SWIFT reports new ‘sophisticated’ malware attack

© PlanetSWIFT
The global provider of money transfer services, SWIFT, has warned that a second case of a targeted malware attack, similar to February’s $81 million breach at the Bangladesh central bank, has affected at least one other financial institution.

Without naming the new targets, the Society for Worldwide Interbank Financial Telecommunication (SWIFT) said that intruders managed to bypass risk controls potentially exposing the system to the possibility of illegal money transfers.

The “attackers clearly exhibit a deep and sophisticated knowledge of specific operational controls within the targeted banks – knowledge that may have been gained from malicious insiders or cyber attacks, or a combination of both,” the statement reads according to Financial Times.

While warning that the incident is part of a “wider and highly adaptive campaign targeting banks”, the Belgian company said that the “security and integrity of our messaging services are not in question as a result of the incidents.” Furthermore, the payment provider urged its clients to “urgently review controls in their payments environments, to all their messaging, payments and e-banking channels.”

SWIFT’s messaging services are used by about 11,000 financial institutions across more than 200 countries.
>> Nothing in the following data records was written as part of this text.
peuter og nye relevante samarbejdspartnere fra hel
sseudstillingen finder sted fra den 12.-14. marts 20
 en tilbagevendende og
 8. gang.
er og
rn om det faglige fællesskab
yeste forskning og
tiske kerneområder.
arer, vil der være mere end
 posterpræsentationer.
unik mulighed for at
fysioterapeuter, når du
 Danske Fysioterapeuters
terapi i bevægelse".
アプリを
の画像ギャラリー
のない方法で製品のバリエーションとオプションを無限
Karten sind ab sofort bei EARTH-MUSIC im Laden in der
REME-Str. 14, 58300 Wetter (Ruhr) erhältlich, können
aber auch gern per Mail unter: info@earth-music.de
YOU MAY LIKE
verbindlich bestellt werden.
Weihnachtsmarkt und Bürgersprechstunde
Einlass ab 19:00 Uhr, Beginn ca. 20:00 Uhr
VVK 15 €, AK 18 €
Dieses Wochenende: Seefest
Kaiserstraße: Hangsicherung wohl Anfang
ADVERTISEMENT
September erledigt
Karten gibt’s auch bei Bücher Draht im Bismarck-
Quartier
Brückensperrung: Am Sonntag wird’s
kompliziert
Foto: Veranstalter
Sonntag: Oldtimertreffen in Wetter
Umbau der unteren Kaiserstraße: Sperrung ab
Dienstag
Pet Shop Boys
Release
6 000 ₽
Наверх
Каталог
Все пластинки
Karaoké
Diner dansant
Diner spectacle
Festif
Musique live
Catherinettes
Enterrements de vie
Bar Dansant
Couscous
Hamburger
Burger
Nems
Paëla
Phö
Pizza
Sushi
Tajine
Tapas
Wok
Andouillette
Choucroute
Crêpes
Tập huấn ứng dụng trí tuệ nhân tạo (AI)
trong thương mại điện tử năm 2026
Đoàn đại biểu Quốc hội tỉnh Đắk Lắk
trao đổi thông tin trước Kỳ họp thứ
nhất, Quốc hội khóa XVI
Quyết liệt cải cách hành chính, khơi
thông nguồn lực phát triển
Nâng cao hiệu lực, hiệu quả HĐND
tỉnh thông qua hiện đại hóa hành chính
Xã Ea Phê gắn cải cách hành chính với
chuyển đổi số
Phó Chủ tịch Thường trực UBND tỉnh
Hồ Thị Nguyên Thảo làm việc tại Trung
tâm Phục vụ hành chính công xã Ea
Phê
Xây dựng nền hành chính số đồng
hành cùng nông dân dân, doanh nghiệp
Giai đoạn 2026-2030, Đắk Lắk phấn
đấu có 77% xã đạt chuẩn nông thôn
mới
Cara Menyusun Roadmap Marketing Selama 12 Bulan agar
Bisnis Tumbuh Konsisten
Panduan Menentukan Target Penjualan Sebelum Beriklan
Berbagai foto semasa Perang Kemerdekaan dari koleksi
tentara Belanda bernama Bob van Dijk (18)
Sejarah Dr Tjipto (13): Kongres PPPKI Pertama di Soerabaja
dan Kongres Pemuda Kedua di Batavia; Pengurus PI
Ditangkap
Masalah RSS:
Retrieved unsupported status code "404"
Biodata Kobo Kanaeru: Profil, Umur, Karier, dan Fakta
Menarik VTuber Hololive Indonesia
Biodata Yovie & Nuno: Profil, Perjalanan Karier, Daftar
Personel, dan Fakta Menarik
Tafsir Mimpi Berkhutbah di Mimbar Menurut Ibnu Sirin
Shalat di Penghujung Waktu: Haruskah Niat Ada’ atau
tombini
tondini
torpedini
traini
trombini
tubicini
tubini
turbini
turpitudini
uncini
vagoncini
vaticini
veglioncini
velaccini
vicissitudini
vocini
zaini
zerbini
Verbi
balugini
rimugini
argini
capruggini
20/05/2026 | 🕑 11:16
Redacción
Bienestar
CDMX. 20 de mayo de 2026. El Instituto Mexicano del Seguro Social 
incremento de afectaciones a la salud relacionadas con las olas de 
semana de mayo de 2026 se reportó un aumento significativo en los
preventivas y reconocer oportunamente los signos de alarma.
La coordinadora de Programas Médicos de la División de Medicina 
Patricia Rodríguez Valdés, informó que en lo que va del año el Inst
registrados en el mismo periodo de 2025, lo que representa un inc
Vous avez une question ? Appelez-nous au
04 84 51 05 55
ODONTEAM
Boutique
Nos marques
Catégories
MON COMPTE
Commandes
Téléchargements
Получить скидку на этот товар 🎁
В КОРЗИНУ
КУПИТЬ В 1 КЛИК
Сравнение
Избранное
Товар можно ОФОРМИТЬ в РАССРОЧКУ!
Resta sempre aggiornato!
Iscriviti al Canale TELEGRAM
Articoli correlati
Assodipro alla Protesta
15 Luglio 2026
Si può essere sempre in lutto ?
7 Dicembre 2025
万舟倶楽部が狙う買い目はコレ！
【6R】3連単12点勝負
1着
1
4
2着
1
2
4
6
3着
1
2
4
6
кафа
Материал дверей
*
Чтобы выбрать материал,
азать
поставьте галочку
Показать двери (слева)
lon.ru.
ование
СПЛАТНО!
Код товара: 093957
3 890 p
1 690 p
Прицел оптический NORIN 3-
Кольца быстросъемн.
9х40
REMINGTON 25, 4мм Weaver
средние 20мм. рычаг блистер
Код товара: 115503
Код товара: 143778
The network processed 25.6 billion financial transfers in 2014.

In February’s heist, attackers attempted to transfer nearly $1 billion out of Bangladesh Bank’s account at the US Federal Reserve in New York but ultimately were able to move $81 million. It is believed that the attackers obtained valid computer credentials for operators to authorize, create and approve SWIFT messages, and then submitted fraudulent messages by impersonating those people.

On Thursday chief executive Gottfried Leibbrandt made it clear that the SWIFT payment network had not been hacked during February’s theft, after BAE researchers said in April that they had detected malware cybercriminals had used to manipulate SWIFT software.

“At the end of the day we weren’t breached, it was from our perspective a customer fraud,” Leibbrandt said. “I don’t think it was the first, I don’t think it will be the last.”

Earlier this month, SWIFT made clear to institutions that use their services that they were responsible for securing their own computers used to send messages over its network. In late April, SWIFT released a security update for the software that 11,000 financial institutions have been using to access its network, and has told customers the update should be installed by May 12.